BEGIN QUOTED PASSAGE

Writing R Extensions (“WRE”) is the definitive guide for R package development. Together with the CRAN policy it forms the “rules as written” that the maintainers of CRAN packages must follow. A recent version of R exports 1202 symbols, including 1049 functions (“entry points”, not counting C preprocessor macros) and 153 variables. Not all of them are intended to be used by packages. Even back in R-3.3.0, the oldest version currently supported by data.table, WRE chapter 6, “The R API” classified R’s entry points into four categories:

  • API Entry points which are documented in this manual and declared in an installed header file. These can be used in distributed packages and will only be changed after deprecation.
  • public Entry points declared in an installed header file that are exported on all R platforms but are not documented and subject to change without notice.
  • private Entry points that are used when building R and exported on all R platforms but are not declared in the installed header files. Do not use these in distributed code.
  • hidden Entry points that are where possible (Windows and some modern Unix-alike compilers/loaders when using R as a shared library) not exported.

Although nobody objected to the use of the API entry points, and there was little point in trying to use the hidden entry points in a package that would fail to link almost everywhere, the public and the private entry points ended up being a point of contention. Those deemed too internal to use but not feasible to make hidden were (and still are) listed in the character vector tools:::nonAPI: R CMD check looks at the functions imported by the package and signals a NOTE if it finds any listed there.

The remaining public functions, neither documented as API nor explicitly forbidden by R CMD check, sat there, alluring the package developers with their offers. For example, the serialization interface is only documented in WRE since R-4.5, but it has been powering part of the digest CRAN package since 2019 (and other packages before it) without any drastic changes. Some of the inclusions in tools:::nonAPI could have been historical mistakes: while WRE has been saying back in version 3.3.0 that wilcox_free should be called after a call to the (API) functions dwilcox, pwilcox or qwilcox, the function was only declared in the public headers and removed from tools:::nonAPI in R-4.2.0. Still, between R-3.3.3 and R-4.4.2, the #define USE_RINTERNALS escape hatch finally closed, tools:::nonAPI grew from 259 to 272 entries, and the package maintainers had to adapt or face archival of their packages.

END QUOTED PASSAGE
BEGIN INPUT DATA

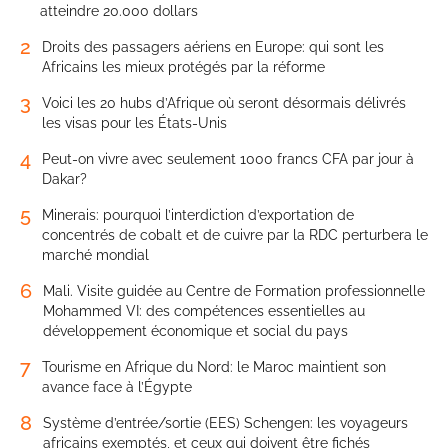
atteindre 20.000 dollars
2
Droits des passagers aériens en Europe: qui sont les
Africains les mieux protégés par la réforme
3
Voici les 20 hubs d’Afrique où seront désormais délivrés
les visas pour les États-Unis
4
Peut-on vivre avec seulement 1000 francs CFA par jour à
Dakar?
5
Minerais: pourquoi l’interdiction d’exportation de
concentrés de cobalt et de cuivre par la RDC perturbera le
marché mondial
6
Mali. Visite guidée au Centre de Formation professionnelle
Mohammed VI: des compétences essentielles au
développement économique et social du pays
7
Tourisme en Afrique du Nord: le Maroc maintient son
avance face à l’Égypte
8
Système d’entrée/sortie (EES) Schengen: les voyageurs
africains exemptés, et ceux qui doivent être fichés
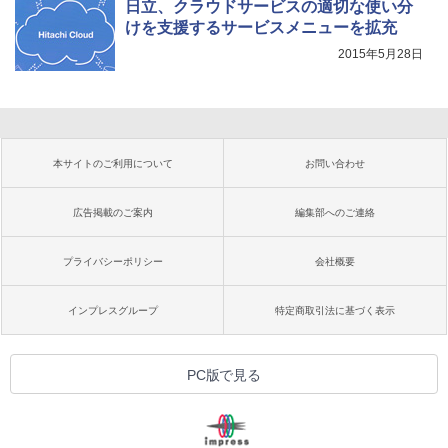
日立、クラウドサービスの適切な使い分
けを支援するサービスメニューを拡充
2015年5月28日
本サイトのご利用について
お問い合わせ
広告掲載のご案内
編集部へのご連絡
プライバシーポリシー
会社概要
インプレスグループ
特定商取引法に基づく表示
PC版で見る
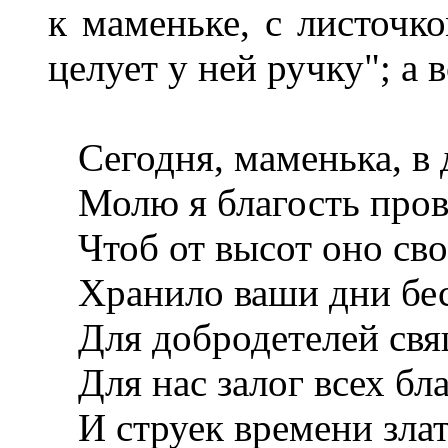
к маменьке, с листочко
целует у ней ручку"; а 
Сегодня, маменька, в 
Молю я благость пров
Чтоб от высот оно св
Хранило ваши дни бе
Для добродетелей свя
Для нас залог всех бл
И струек времени зла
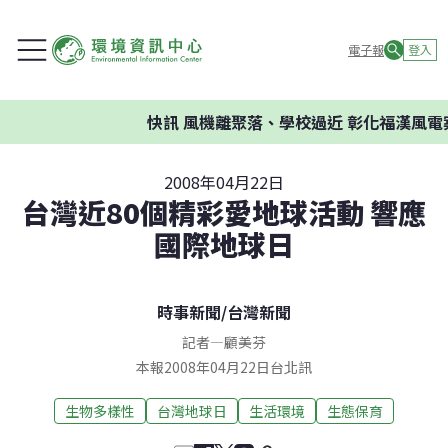
電子報
登入
快訊
風機離聚落、學校過近 彰化福漢風電案
2008年04月22日
台灣近80個精彩愛地球活動 響應
國際地球日
時事新聞
/
台灣新聞
記者
—
顧美芬
本報2008年04月22日台北訊
生物多樣性
台灣地球日
生活環境
生態保育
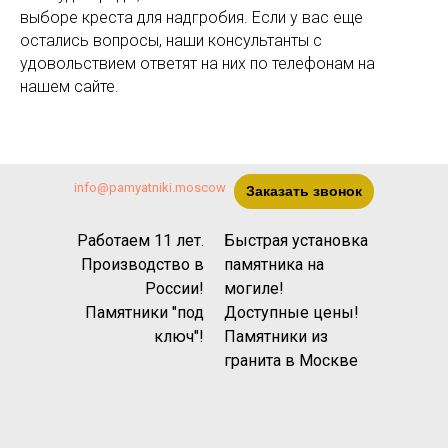
выборе креста для надгробия. Если у вас еще
остались вопросы, наши консультанты с
удовольствием ответят на них по телефонам на
нашем сайте.
info@pamyatniki.moscow
Заказать звонок
Работаем 11 лет.
Быстрая установка
Производство в
памятника на
России!
могиле!
Памятники "под
Доступные цены!
ключ"!
Памятники из
гранита
в Москве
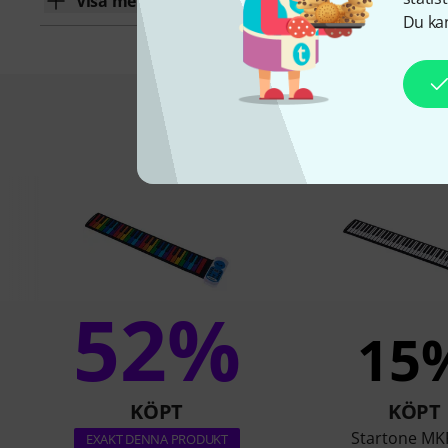
Visa mer
Du kan
Detta är vad k
52%
15
KÖPT
KÖPT
Startone MK
EXAKT DENNA PRODUKT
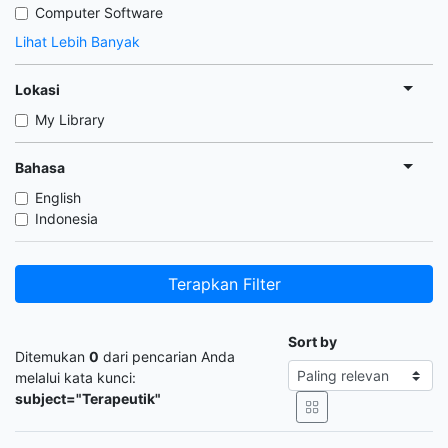
Computer Software
Lihat Lebih Banyak
Lokasi
My Library
Bahasa
English
Indonesia
Terapkan Filter
Sort by
Ditemukan
0
dari pencarian Anda
melalui kata kunci:
subject="Terapeutik"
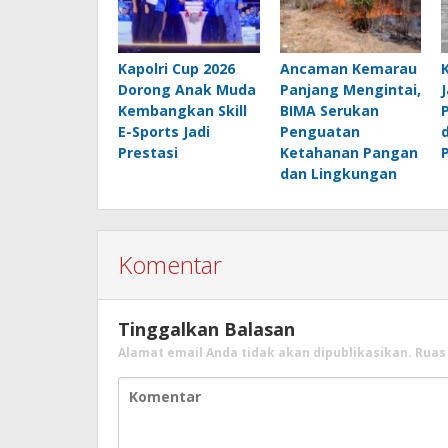
Kapolri Cup 2026
Ancaman Kemarau
Dorong Anak Muda
Panjang Mengintai,
Kembangkan Skill
BIMA Serukan
E-Sports Jadi
Penguatan
Prestasi
Ketahanan Pangan
dan Lingkungan
Komentar
Tinggalkan Balasan
Alamat email Anda tidak akan dipublikasikan.
Ruas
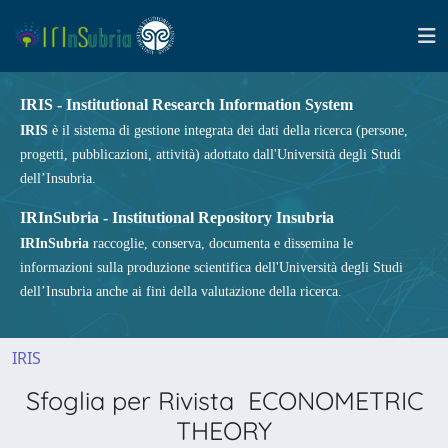
IRIS - Institutional Research Information System
IRIS
è il sistema di gestione integrata dei dati della ricerca (persone,
progetti, pubblicazioni, attività) adottato dall'Università degli Studi
dell’Insubria.
IRInSubria - Institutional Repository Insubria
IRInSubria
raccoglie, conserva, documenta e dissemina le
informazioni sulla produzione scientifica dell'Università degli Studi
dell’Insubria anche ai fini della valutazione della ricerca.
IRIS
Sfoglia per Rivista ECONOMETRIC
THEORY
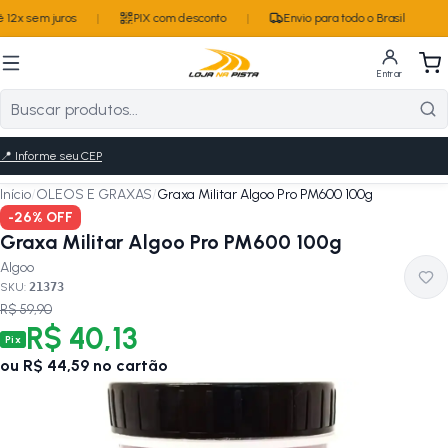
 12x sem juros
|
PIX com desconto
|
Envio para todo o Brasil
Entrar
📍
Informe seu CEP
Início
/
OLEOS E GRAXAS
/
Graxa Militar Algoo Pro PM600 100g
-
26
% OFF
Graxa Militar Algoo Pro PM600 100g
Algoo
SKU:
21373
R$ 59,90
R$ 40,13
Pix
ou
R$ 44,59
no cartão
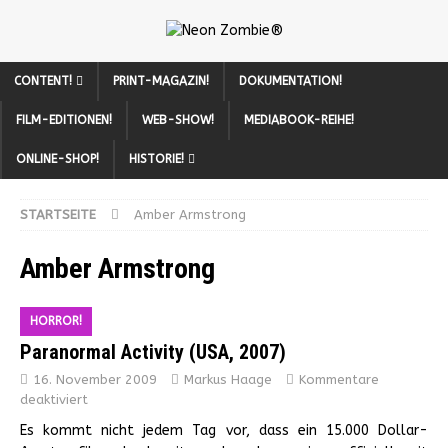
CONTENT!
PRINT-MAGAZIN!
DOKUMENTATION!
FILM-EDITIONEN!
WEB-SHOW!
MEDIABOOK-REIHE!
ONLINE-SHOP!
HISTORIE!
STARTSEITE
Amber Armstrong
Amber Armstrong
HORROR!
Paranormal Activity (USA, 2007)
16. November 2009
Markus Haage
Kommentare
deaktiviert
Es kommt nicht jedem Tag vor, dass ein 15.000 Dollar-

END INPUT DATA

HOW TO COMPLETE THIS TASK: Quote the passage on R's entry points from "Writing R Extensions" up to and including "changed after deprecation.".

EXERCISE OUTPUT:
Writing R Extensions (“WRE”) is the definitive guide for R package development. Together with the CRAN policy it forms the “rules as written” that the maintainers of CRAN packages must follow. A recent version of R exports 1202 symbols, including 1049 functions (“entry points”, not counting C preprocessor macros) and 153 variables. Not all of them are intended to be used by packages. Even back in R-3.3.0, the oldest version currently supported by data.table, WRE chapter 6, “The R API” classified R’s entry points into four categories:

  • API Entry points which are documented in this manual and declared in an installed header file. These can be used in distributed packages and will only be changed after deprecation.